By admin | Jun 18, 2026 | 2 min read


OpenAI Hires Google DeepMind Legend Noam Shazeer and Former Trump AI Policy Official Dean Ball Ahead of IPO

OpenAI is bolstering its roster with high-profile hires as it gears up for its public launch: Noam Shazeer, a legendary figure from Google DeepMind, and Dean Ball, a former AI policy official from the Trump White House. Shazeer, who co-led Google’s Gemini project and founded the AI role-playing startup Character AI, announced his departure on Wednesday. He had been with Google since 2000, leaving only for a three-year period to co-found Character AI. Two years ago, Google brought Shazeer back through a $2.7 billion deal that secured access to the startup’s technology.

This move is the latest in a series of shifts among top AI labs like Google, OpenAI, Anthropic, and Meta. Shazeer is recognized as a foundational figure in modern generative AI, having co-authored the pivotal 2017 paper “Attention Is All You Need,” which introduced the Transformer architecture. Before leaving Google, Shazeer reportedly stirred controversy over political issues. According to The Information, he voiced opinions on internal messaging boards about transgender identity and Israel’s war in Gaza, leading management to delete his posts. Whether these controversies will follow him to OpenAI remains uncertain.

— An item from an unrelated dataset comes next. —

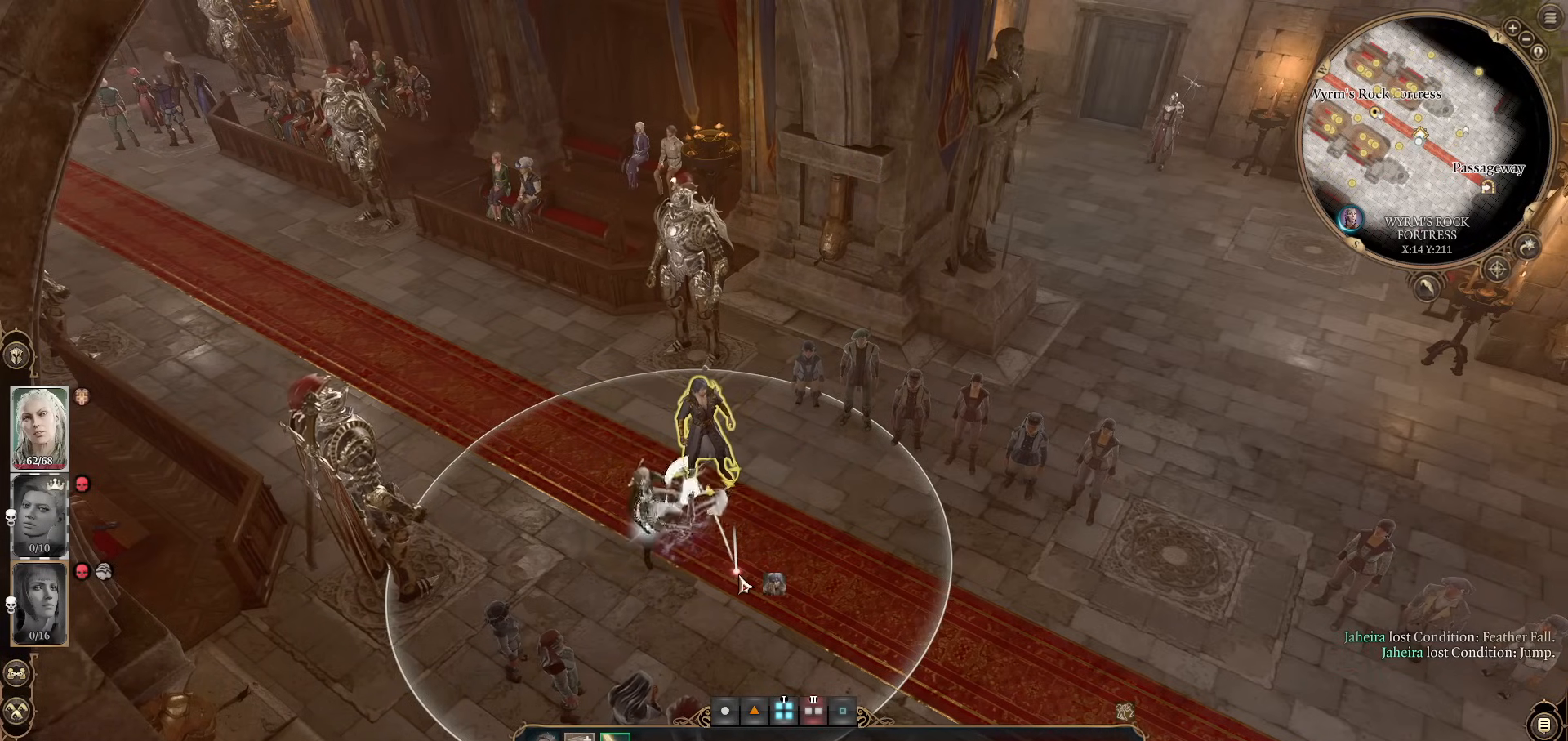
{"keys": [], "mouse": [], "events": [[117, "mouse_left", "down"], [217, "mouse_left", "up"], [217, "mouse_right", "down"], [267, "mouse_right", "up"]]}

Meanwhile, OpenAI is also strengthening its policy team by bringing Ball on board. Ball had a brief stint in the White House last year, where he helped publish America’s AI Action Plan before stepping down to rejoin the techno-libertarian think tank Foundation for American Innovation as a senior fellow. “I am pleased and honored to announce that, on July 6, I’ll be joining OpenAI as leader of a new team called Strategic Futures,” Ball wrote on X on Thursday. “Our mandate will be to help the company’s leadership shape frontier AI policy.”

Ball will report directly to Chief Strategy Officer Jason Kwon. The “small, high-agency team” will focus on “matters pertaining to: catastrophic risk, recursive self-improvement, labor market impact, and the relationship between the frontier labs, governments (particularly the U.S. Federal Government), and society,” Ball wrote in a blog post. The Strategic Futures team will address both public-facing policy and internal governance, he added. This last point is crucial—Ball noted that “almost by necessity,” AI labs will have to lead on AI governance decisions. “In other words, internal governance will be more central to the future of AI than most people realize,” Ball wrote.

Ball’s decision to join OpenAI—arguably a favorite in the current administration—comes as Anthropic faces renewed conflict with the U.S. government. Late last week, President Donald Trump ordered an export control ban on Anthropic’s latest models, Fable 5 and Mythos 5, forcing the firm to take the models down entirely to avoid noncompliance. For anyone who had “government interference” on their S-1 risk factor bingo card, Ball’s hire illustrates what it looks like when a company secures insider status while a rival faces pressure.